Cell loss during fixation ranged between 10 and 30%. This was achieved by performing spins in swinging-bucket rotors and using 15-ml polypropylene centrifuge tubes during the entire process.

RT master mix consisting of a final concentration of 1× RT buffer, 0.25 U µl−1 Enzymatics RNase Inhibitor (Biozym, 180520), 0.2 U µl−1 RNasin Plus ribonuclease inhibitor, 500 mM dNTPs and 20 U µl−1 Maxima H Minus Reverse Transcriptase (Thermo Fisher, EP0752) was prepared on ice in 8 µl for a total reaction volume of 20 µl. Four microliters of RT oligonucleotides (12.5 µM) was combined in each 96-well plate with 8 µl of RT master mix (Supplementary Tables 1 and 2). Eight microliters of fixed and permeabilized cells (10,000 cells) was added to each well, yielding a total reaction volume of 20 µl. We used a total of 48 RT reactions, yielding 480,000 cells, and recommend this number as it provides enough surplus to be in the range of the optimal cell concentration needed for the Tapestri microfluidic device from Mission Bio (105,000–200,000 cells). RT was performed in a thermocycler using the following program: 10 min at 50 °C and three cycles of 2 s at 8 °C, 45 s at 15 °C, 45 s at 20 °C, 30 s at 30 °C, 2 min at 42 °C and 3 min at 50 °C, followed by 5 min at 50 °C. All RT reactions were pooled into a 15-ml conical tube containing 10 ml of 1× PBS with 1% BSA, and cells were spun at 500g for 5 min.

◆ Given information ◆

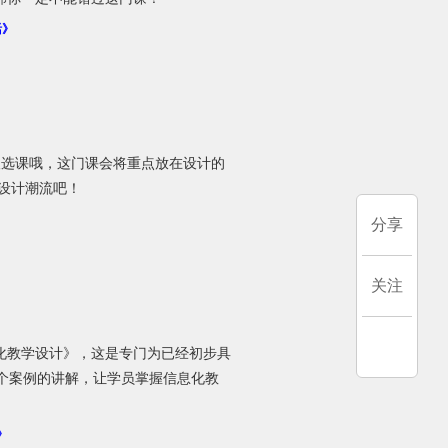
活》
人选课哦，这门课会将重点放在设计的
的设计潮流吧！
分享
关注
化教学设计》，这是专门为已经初步具
个案例的讲解，让学员掌握信息化教
》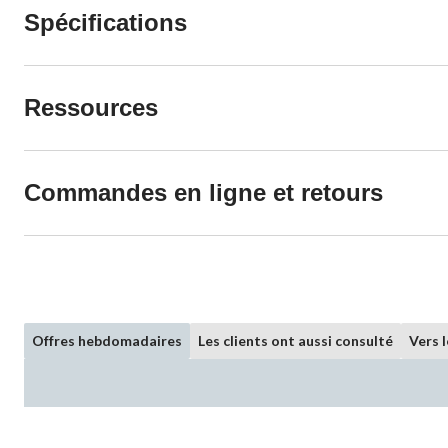
Spécifications
Ressources
Commandes en ligne et retours
Offres hebdomadaires
Les clients ont aussi consulté
Vers 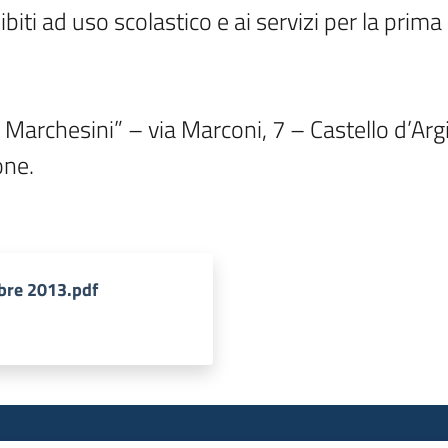
iti ad uso scolastico e ai servizi per la prima in
archesini” – via Marconi, 7 – Castello d’Argil
ne.

bre 2013.pdf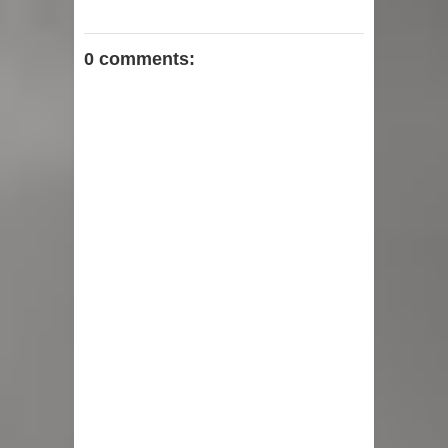
0 comments: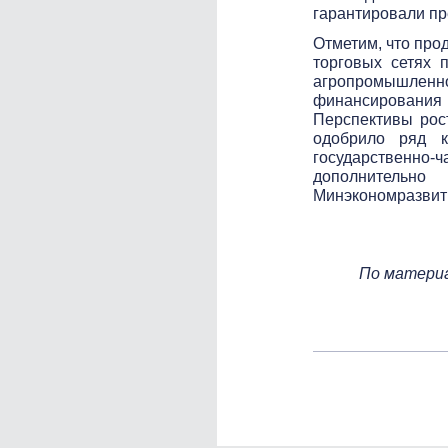
гарантировали п
Отметим, что про
торговых сетях 
агропромышленно
финансирования б
Перспективы рос
одобрило ряд 
государственно-
дополнительн
Минэкономразвития
По матери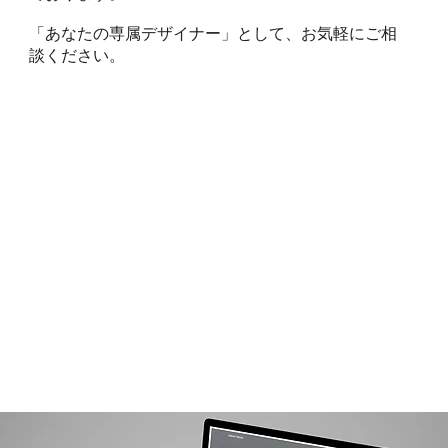
「あなたの専属デザイナー」として、お気軽にご相
談ください。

◆ Work task 1 ◆
According to the reverse transcription protocol above, how many fixed and permeabilized cells were added to each well?
◆ Work task 2 ◆
Do the following statements agree with the reverse transcription protocol above? (a) The RT master mix was prepared at room temperature. (b) The 48 RT reactions yielded 480,000 cells. (c) After pooling, the cells were spun at 500g for 10 min. Answer yes or no for each, quoting the deciding words.

◆ Written solution 1 ◆
10,000 cells, in eight microliters.

◆ Written solution 2 ◆
(a) No: "was prepared on ice in 8 µl for a total reaction volume of 20 µl"
(b) Yes: "We used a total of 48 RT reactions, yielding 480,000 cells"
(c) No: "cells were spun at 500g for 5 min"